*** Opening Provided passage ***

Though he believes the mammoth Columbia Icefield between Banff and Jasper in Alberta will likely survive past the end of the century, Pomeroy said other glaciers, like the Peyto Icefield some 45 kilometres north of Lake Louise, could be gone as early as 2030.
“The glaciers, as you can see from the highways, are probably finished. By mid-century, the Icefields Parkway, people may begin to wonder why it’s named that.”
Glaciers begin to recede when the melt exceeds the snowfall. Jeff Kavanaugh, an associate professor of glacier dynamics at the University of Alberta, predicted that 60 to 80% of the ice volume in British Columbia and Alberta will vanish by 2100.
And the loss of these frozen reservoirs will jeopardize freshwater supplies on the Prairies, as it is glacier meltwater that keeps rivers flowing through the hot summer months, after the snowpack is gone and rainfall levels drop.
For the next 20 years or so, glacier-fed rivers like the Athabasca and the North Saskatchewan will exhibit very high flow during the summer months, but then “it will start to fall off a cliff,” Kavanaugh said, as there will be little ice left to melt.

*** Closing Provided passage ***

▶ _Exercise tasks_
(1) According to the glacier passage, how soon could the Peyto Icefield be gone?
(2) Transcribe the entries exactly, starting with their first line and stopping after the line that contains "sua scuola e il Circolo degli Artisti".

*** Opening Provided information ***

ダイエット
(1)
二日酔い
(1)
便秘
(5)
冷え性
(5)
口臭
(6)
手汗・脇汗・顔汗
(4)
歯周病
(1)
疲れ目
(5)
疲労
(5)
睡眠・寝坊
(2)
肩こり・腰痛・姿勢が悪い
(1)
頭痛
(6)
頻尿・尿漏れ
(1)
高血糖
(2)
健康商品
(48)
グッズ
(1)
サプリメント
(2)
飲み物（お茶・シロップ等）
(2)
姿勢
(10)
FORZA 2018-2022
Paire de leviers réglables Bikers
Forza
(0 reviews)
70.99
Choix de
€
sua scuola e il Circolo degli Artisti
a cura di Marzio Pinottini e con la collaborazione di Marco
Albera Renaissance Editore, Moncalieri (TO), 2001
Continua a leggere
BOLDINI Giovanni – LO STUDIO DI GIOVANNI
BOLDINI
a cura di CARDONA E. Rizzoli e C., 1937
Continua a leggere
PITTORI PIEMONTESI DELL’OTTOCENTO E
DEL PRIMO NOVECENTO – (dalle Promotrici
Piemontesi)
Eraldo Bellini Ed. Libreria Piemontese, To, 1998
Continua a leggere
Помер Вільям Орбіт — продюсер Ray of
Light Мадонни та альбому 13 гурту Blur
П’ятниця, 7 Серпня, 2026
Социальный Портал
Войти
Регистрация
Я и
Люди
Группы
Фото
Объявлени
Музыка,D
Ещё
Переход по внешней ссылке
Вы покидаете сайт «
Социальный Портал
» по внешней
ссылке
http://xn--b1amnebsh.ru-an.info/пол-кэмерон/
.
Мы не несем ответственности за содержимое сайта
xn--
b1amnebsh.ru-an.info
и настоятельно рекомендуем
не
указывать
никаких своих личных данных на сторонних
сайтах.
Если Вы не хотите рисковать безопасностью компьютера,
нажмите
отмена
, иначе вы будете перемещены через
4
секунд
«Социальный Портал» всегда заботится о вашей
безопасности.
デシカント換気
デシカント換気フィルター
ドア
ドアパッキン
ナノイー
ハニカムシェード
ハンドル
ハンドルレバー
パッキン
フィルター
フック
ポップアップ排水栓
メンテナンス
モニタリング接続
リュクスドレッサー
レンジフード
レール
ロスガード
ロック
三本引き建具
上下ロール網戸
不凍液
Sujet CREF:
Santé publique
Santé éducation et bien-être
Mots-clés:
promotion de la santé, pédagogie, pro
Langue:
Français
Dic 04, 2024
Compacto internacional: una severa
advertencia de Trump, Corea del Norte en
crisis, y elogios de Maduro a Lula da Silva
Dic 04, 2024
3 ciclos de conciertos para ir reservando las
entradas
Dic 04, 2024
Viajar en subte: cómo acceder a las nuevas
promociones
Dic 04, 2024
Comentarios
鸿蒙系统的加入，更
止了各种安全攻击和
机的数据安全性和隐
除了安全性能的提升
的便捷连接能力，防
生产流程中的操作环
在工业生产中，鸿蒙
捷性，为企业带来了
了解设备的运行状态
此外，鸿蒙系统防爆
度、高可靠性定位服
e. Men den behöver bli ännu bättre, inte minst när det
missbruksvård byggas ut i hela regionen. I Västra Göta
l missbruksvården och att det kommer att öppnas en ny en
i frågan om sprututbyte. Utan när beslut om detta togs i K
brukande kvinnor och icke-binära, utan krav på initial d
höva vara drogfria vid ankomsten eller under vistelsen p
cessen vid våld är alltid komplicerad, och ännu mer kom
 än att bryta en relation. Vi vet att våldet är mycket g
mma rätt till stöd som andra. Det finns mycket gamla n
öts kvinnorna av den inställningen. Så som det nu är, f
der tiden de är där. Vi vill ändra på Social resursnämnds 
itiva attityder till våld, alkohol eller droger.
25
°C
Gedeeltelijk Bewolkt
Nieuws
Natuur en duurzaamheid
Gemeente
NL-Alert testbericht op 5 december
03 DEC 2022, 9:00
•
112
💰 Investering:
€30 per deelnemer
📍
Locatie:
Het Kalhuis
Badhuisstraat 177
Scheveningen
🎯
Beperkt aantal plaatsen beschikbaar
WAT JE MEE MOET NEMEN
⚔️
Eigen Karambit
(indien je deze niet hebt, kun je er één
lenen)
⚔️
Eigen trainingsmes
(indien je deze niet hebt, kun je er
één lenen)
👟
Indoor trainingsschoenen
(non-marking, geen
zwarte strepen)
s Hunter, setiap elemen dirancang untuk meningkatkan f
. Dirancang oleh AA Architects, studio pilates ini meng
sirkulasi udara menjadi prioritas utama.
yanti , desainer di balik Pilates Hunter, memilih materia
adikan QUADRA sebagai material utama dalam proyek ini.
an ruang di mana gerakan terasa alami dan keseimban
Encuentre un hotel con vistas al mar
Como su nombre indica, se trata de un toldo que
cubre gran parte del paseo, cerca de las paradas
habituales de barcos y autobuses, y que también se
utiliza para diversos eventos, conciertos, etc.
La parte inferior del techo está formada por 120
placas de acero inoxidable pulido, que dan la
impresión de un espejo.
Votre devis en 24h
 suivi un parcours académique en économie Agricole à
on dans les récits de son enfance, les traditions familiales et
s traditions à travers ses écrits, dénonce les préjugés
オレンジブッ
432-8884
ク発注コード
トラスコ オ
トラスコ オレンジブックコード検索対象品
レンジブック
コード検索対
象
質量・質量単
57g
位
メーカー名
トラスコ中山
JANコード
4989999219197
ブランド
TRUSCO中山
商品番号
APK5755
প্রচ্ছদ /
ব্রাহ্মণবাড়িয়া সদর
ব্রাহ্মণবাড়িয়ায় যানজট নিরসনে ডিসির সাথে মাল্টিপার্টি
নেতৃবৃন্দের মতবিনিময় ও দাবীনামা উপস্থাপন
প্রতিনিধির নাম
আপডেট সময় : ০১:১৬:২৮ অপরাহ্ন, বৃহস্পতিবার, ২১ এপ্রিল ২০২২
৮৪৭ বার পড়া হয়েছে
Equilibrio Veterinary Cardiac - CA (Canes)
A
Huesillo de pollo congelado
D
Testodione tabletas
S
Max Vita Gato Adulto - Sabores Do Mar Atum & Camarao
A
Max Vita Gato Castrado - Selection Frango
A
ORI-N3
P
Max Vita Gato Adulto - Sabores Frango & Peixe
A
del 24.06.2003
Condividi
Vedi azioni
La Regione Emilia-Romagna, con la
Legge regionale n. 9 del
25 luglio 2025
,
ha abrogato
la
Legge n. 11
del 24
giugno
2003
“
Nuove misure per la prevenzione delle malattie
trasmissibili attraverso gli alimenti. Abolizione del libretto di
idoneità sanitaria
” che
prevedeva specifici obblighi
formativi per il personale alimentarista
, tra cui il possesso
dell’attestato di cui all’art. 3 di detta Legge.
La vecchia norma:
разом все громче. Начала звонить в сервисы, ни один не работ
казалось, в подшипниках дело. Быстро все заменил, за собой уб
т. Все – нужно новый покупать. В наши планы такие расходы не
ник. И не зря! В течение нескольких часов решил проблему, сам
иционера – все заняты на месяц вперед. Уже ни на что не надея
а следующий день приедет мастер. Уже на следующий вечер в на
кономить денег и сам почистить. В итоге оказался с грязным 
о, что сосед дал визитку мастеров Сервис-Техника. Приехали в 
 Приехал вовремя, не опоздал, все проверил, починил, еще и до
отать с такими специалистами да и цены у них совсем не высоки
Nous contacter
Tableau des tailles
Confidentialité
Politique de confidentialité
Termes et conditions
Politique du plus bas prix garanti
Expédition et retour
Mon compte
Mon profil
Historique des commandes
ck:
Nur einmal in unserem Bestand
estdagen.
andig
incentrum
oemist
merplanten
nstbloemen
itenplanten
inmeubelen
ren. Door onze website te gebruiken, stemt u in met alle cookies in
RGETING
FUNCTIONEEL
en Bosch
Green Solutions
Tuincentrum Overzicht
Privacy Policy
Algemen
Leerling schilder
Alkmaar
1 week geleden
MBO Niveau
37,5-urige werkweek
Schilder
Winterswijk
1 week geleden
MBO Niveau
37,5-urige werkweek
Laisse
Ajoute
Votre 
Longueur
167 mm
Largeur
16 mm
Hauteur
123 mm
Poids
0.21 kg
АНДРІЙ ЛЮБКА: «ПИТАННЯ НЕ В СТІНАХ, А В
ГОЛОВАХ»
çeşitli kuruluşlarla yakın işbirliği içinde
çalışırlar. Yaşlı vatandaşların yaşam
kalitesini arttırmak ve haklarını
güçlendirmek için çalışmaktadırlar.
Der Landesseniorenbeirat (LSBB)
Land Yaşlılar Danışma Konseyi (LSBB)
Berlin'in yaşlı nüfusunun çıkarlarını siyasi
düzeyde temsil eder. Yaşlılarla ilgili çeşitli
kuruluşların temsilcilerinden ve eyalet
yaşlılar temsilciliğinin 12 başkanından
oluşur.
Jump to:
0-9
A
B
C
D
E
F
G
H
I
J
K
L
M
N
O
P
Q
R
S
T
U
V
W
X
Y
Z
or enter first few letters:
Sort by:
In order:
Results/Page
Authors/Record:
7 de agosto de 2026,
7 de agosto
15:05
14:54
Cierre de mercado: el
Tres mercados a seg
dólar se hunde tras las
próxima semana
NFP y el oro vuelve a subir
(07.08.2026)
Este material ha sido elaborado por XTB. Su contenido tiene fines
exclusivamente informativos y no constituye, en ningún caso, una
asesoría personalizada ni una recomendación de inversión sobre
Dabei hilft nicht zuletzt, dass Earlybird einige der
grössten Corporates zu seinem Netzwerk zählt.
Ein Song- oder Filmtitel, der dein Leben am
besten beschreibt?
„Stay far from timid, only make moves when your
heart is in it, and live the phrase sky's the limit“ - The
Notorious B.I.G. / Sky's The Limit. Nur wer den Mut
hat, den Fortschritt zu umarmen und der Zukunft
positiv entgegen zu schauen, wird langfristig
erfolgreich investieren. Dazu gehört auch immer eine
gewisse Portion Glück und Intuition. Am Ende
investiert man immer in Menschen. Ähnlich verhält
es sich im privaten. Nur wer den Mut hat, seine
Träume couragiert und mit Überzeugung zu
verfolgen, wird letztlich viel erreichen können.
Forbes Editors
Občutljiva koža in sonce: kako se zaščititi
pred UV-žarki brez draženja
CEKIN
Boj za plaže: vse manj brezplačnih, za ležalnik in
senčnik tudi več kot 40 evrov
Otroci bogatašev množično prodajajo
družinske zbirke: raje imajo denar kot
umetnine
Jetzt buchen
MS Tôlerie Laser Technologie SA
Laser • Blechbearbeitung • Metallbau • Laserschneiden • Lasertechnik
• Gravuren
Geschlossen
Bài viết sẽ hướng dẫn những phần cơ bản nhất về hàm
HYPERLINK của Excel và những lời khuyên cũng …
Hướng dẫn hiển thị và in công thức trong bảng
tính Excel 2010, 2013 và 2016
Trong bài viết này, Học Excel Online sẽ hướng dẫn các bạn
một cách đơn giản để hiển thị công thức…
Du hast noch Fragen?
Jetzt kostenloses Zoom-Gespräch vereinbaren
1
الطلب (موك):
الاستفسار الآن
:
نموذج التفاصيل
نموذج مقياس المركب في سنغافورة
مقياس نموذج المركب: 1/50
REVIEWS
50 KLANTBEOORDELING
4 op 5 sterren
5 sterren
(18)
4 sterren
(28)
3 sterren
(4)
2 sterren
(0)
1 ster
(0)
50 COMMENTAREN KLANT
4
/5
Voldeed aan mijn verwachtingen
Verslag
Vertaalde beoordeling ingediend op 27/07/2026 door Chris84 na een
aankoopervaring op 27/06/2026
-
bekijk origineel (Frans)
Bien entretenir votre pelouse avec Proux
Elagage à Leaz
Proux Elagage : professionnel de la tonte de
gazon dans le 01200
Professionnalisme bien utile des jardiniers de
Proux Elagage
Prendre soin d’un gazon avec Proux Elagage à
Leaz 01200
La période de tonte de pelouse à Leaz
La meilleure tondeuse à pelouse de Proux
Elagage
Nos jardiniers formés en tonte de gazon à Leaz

*** Closing Provided information ***

▶ _Task-by-task answers_
(1) As early as 2030.

(2)
ダイエット
(1)
二日酔い
(1)
便秘
(5)
冷え性
(5)
口臭
(6)
手汗・脇汗・顔汗
(4)
歯周病
(1)
疲れ目
(5)
疲労
(5)
睡眠・寝坊
(2)
肩こり・腰痛・姿勢が悪い
(1)
頭痛
(6)
頻尿・尿漏れ
(1)
高血糖
(2)
健康商品
(48)
グッズ
(1)
サプリメント
(2)
飲み物（お茶・シロップ等）
(2)
姿勢
(10)
FORZA 2018-2022
Paire de leviers réglables Bikers
Forza
(0 reviews)
70.99
Choix de
€
sua scuola e il Circolo degli Artisti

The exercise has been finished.